Nous souhaitons mettre fin à l'aventure conventionnelle de ces quatre dernières années, désapprouvées par la majorité des médecins, notamment ce qui en constitue la pierre angulaire, c'est-à-dire l'option médecin référent, qui est rejetée par 90 % des praticiens. La convention arrive de toute façon à échéance au mois de mars et je n'imagine pas que l'on reconduise un tel dispositif. Il y urgence à changer radicalement de voie. Nous souhaitons mettre en place un système destiné à promouvoir réellement le médecin généraliste et ses conditions d'exercice.
La consultation à 20 euros
Vous réclamez depuis longtemps une revalorisation des honoraires. Que pensez-vous des négociations actuelles qui portent sur une modulation du tarif de la consultation ?
Les honoraires des généralistes sont devenus indécents. La consultation est à 115 francs depuis avril 1998 et la visite à 135 francs depuis 1994. Les médecins généralistes sont excédés. Ce que nous souhaitons, c'est d'abord de profiter du passage à l'euro pour porter la consultation à 20 euros (un peu plus de 131 francs) et éviter le ridicule des 17,53 euros. Cette mesure ne serait toutefois qu'une première étape vers une consultation à 30 euros (196,7 francs), qui est notre objectif. Mais elle montrerait que le gouvernement entend mettre un terme à une situation inacceptable. Ce qui n'exclut pas, par ailleurs, que l'on procède à une refonte globale de la nomenclature et à une hiérarchisation des actes cliniques des médecins généralistes.
Le problème de la permanence des soins
Le comité des sages a préconisé une meilleure rémunération des gardes et des urgences.
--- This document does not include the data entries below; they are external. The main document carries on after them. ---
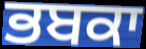
ਭਬਕਾ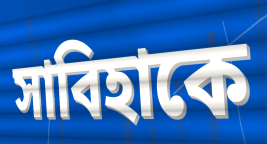
সাবিহাকে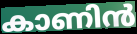
കാണിൻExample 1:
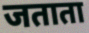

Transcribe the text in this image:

जताता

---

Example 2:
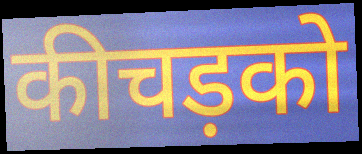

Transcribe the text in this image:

कीचड़को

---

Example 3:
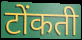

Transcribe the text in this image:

टोंकती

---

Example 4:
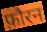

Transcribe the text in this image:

फ़ौरन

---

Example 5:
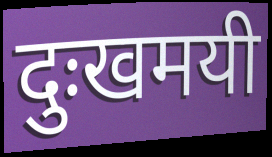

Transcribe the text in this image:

दुःखमयीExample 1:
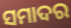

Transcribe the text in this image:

ସମାଦର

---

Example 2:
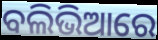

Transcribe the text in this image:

ବଲିଭିଆରେ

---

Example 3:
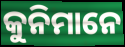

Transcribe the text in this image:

କୁନିମାନେ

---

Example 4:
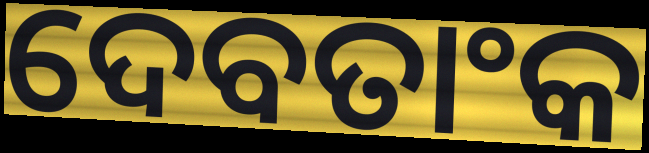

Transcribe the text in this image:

ଦେବତାଂକ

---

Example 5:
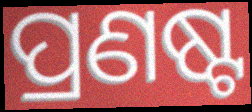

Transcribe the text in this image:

ପ୍ରଣଷ୍ଟ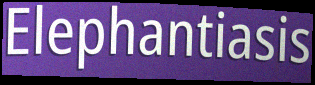
Elephantiasis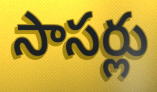
సాసర్లు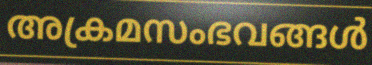
അക്രമസംഭവങ്ങൾ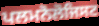
ਪਲਮਨੋਲੋਜਿਸਟ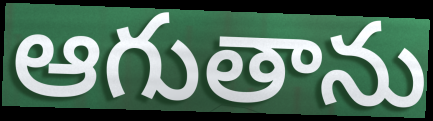
ఆగుతాను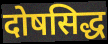
दोषसिद्ध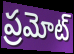
ప్రమోట్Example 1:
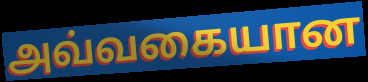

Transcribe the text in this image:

அவ்வகையான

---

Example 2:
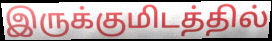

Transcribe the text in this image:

இருக்குமிடத்தில்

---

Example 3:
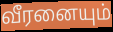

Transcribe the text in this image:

வீரனையும்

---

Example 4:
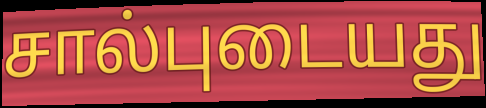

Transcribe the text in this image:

சால்புடையது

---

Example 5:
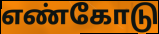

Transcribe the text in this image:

எண்கோடு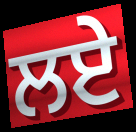
ਲਏੇ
Etes-vous satisfait de leurs propositions ?
Nous sommes satisfaits de ce que le comité des sages ait souligné l'importance de ce sujet qui constitue un enjeu de santé publique. Il y a, c'est vrai, un problème réel de permanence des soins les nuits et les week-end, notamment dans les zones rurales. Il faut donc prévoir plusieurs éléments de rémunération notamment l'astreinte pour remotiver les médecins généralistes et les inciter à reprendre des tours de garde.
Le problème des urgences doit être appréhendé de manière globale. Car que constate-t-on ? D'une part, un encombrement des services hospitaliers qui demandent plus de crédits et plus de personnels et, d'autre part, une démobilisation des médecins généralistes. Plutôt que d'augmenter les crédits alloués aux hôpitaux ou de créer un diplôme d'urgentiste, occupons-nous d'abord des urgences pré-hospitalières, ce qui permettra de diminuer le recours aux services hospitaliers.
Le passage à l'euro préoccupe-t-il les médecins ?
Les médecins restent sereins, même si la consultation à 17,53 euros va créer d'énormes complications concernant la monnaie à rendre aux patients, en particulier lors des visites au domicile des patients. C'est pourquoi il serait plus simple, de ce point de vue, de passer directement le tarif de la consultation à 20 euros.